Eu não acho, não é exactamente o mesmo. E, sabe, esta é uma nova era e a propaganda e a informação são transmitidas de formas diferentes. A propaganda russa moderna, ao contrário da propaganda soviética, não tenta realmente entusiasmar as pessoas ou fazê-las sair às ruas e marchar a favor do regime. O que ela faz, pelo contrário, é tentar tornar as pessoas apáticas, e persuadi-las a ficarem em casa. Oferece mensagens muito confusas e divididas, de tal forma que parecem concebidas para fazer as pessoas questionarem se existe algo que nunca poderão saber, se existe alguma verdade, e isso e o efeito disso é que a maioria dos russos fica fora da política, não querem de todo participar na política. Por isso, é um pouco diferente dos velhos tempos. Os russos agora não se preocupam em tentar retratar o seu estado como uma espécie de estado ideal, não mostram e não fazem estatísticas sobre a quantidade de cereais colhidos ou algo do género. O seu objectivo é antes persuadir as pessoas de que não há mais nada e que não há nada melhor, e elas não podem esperar qualquer tipo de mudança melhor. Portanto, a natureza da propaganda mudou um pouco.

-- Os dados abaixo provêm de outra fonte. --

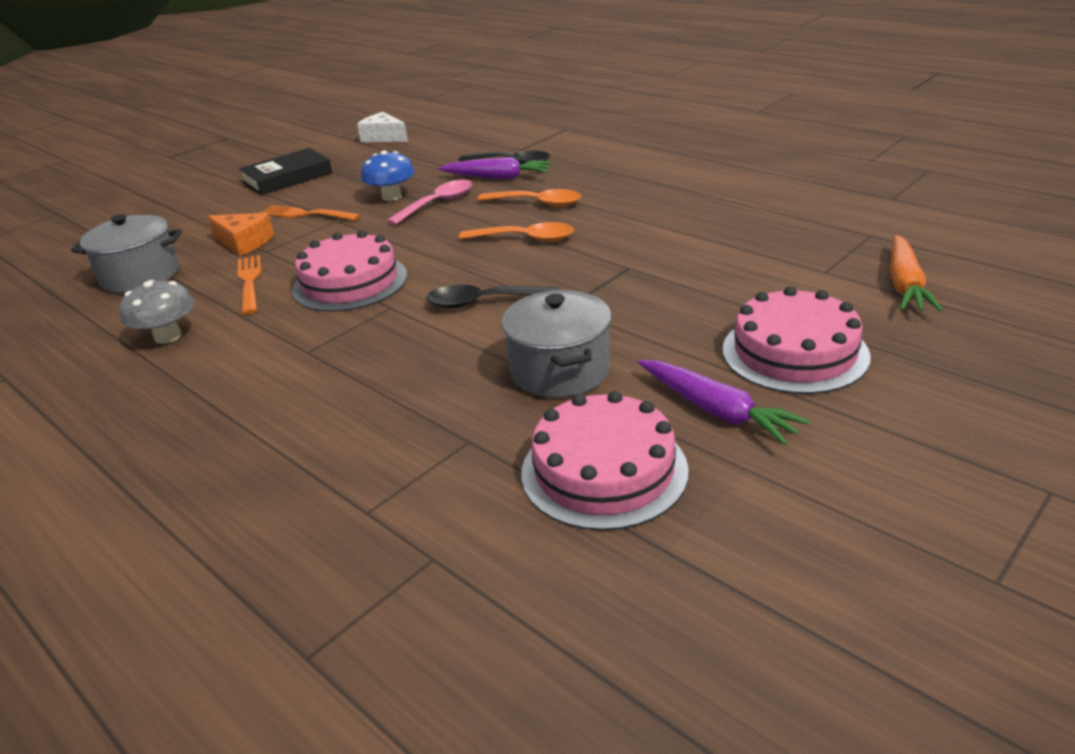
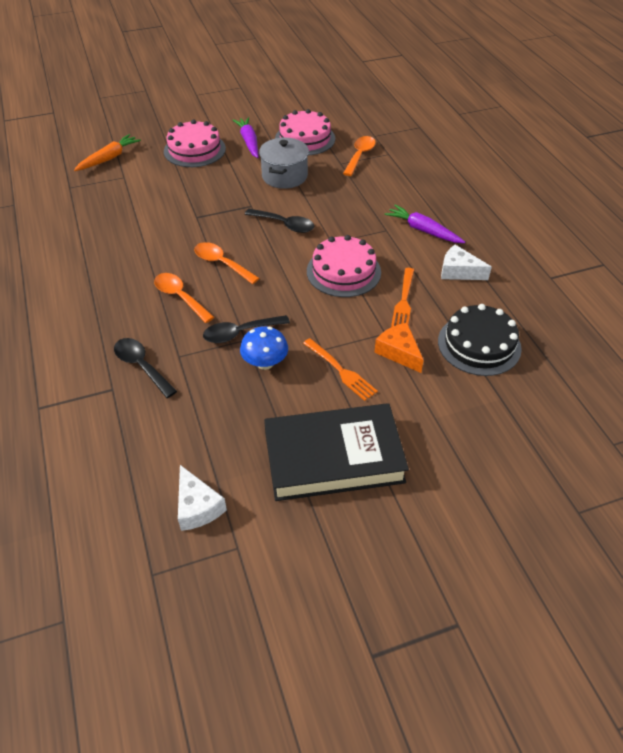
camera: 155 degrees left, 15 degrees up
grey pot [71,214,182,293] -> black cake [438,304,522,376]
grey mushroom [120,280,194,344] -> white cheese [441,245,492,280]
black book [239,148,332,195] -> black book [264,403,409,501], size x1.56
pink spoon [387,179,472,225] -> black spoon [203,315,290,343]
purple carrot [438,157,552,179] -> purple carrot moved to [385,205,465,243]
none -> orange spoon [343,136,376,176]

Como é que estes dois países podem ser reconstruídos, embora se trate de dimensões diferentes de reconstrução?
Bem, penso que se a guerra terminar, por outras palavras, terminar realmente, e sabermos que não vai recomeçar, dentro de dois anos, se chegarmos a uma conclusão real, então não creio que a Ucrânia seja difícil de reconstruir. Penso que os Ucranianos demonstraram através da forma como lutaram e da forma como mantiveram o país unido que o sabem fazer, há ali muito talento. É um país dirigido por gente muito jovem, a maioria das pessoas que dirigem os militares e o governo estão na casa dos 40, ou mesmo dos 30 anos. E penso que será um centro natural para o investimento europeu no futuro, especialmente nas áreas de engenharia tecnológica onde, sabem, surpreenderam realmente as pessoas com o que podem fazer. Por isso, não tenho a certeza se isso será difícil. Quer dizer, a Rússia de certa forma é mais difícil. É um país que depende completamente dos recursos naturais. E sabe, qualquer país que depende de uma única fonte de rendimento, muito mais facilmente cai nos padrões da autocracia, à medida que as pessoas lutam para controlar esses recursos. Mas se a Rússia emerge desta guerra, liderada por pessoas que querem que seja um país normal, ou seja, um país europeu normal que não procura criar ou impor um império aos seus vizinhos, e se a Rússia quer ser integrada com o mundo e com a Europa, o que alguns russos fizeram nos anos 90, mas isso não tem sido realmente o caso desde então... sabe, então penso que há uma hipótese de a Rússia poder ser integrada, ou seja, nada é impossível. Mas tem de haver esta mudança de atitude na Rússia, esta verdadeira mudança de filosofia. Dizerem: "somos um país normal. Não procuramos criar um império. Procuramos integrar-nos com a Europa e com o mundo". Se tivermos isso na Rússia, então talvez haja alguma possibilidade de uma mudança mais positiva.